Considero que estes textos são precisamente testemunhos, reflexões, uns mais irónicos que outros, do autor sobre pessoas importantes da sua vida (avô e avó maternos), sobre escritores que o marcaram, sobre aspectos da sua infância (a casa onde viveu), factos do dia-a-dia (cidade, amola-tesouras, praia, férias, etc), acontecimentos importantes (a ida à lua). Os textos estão tão bem escritos que alguns são autênticos contos. Ele próprio refere “Amigos, esta história é verdadeira. Todas as minhas histórias são verdadeiras, só que às vezes me foge a mão e meto na trama seca da verdade um leve fio colorido que tem nome fantasia, imaginação ou visão dupla.” (p. 59.) 

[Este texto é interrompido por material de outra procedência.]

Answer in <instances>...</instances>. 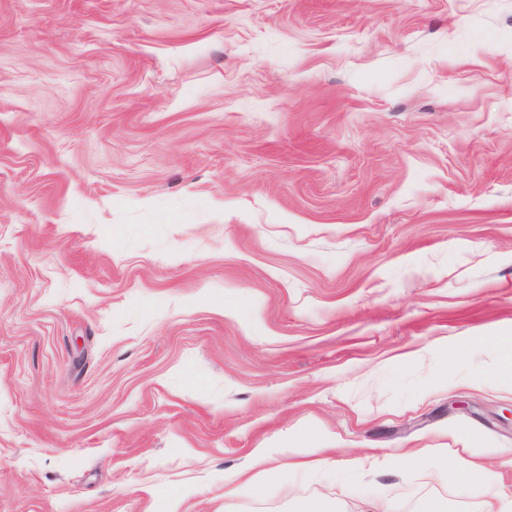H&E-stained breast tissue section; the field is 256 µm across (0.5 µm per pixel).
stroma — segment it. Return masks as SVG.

Outro aspecto que me agradou bastante é a cumplicidade estabelecida entre autor e leitor, há uma constante interpelação ao leitor “perdoará o leitor que eu me deixe escorregar pelo declive das utopias” (p. 77); “Dê-me a sua mão, leitor. Sente-se aqui, a meu lado, e escute a história simples do coração dos homens.” (p. 109); “Deu-me para aqui hoje, leitor. Tenha paciência e vire a página.” (p. 129); e por aí adiante. São múltiplos os exemplos e dou por mim a sorrir, pois adoro esta cumplicidade é como se eu fosse personagem dos textos de Saramago e isso é um tremendo privilégio.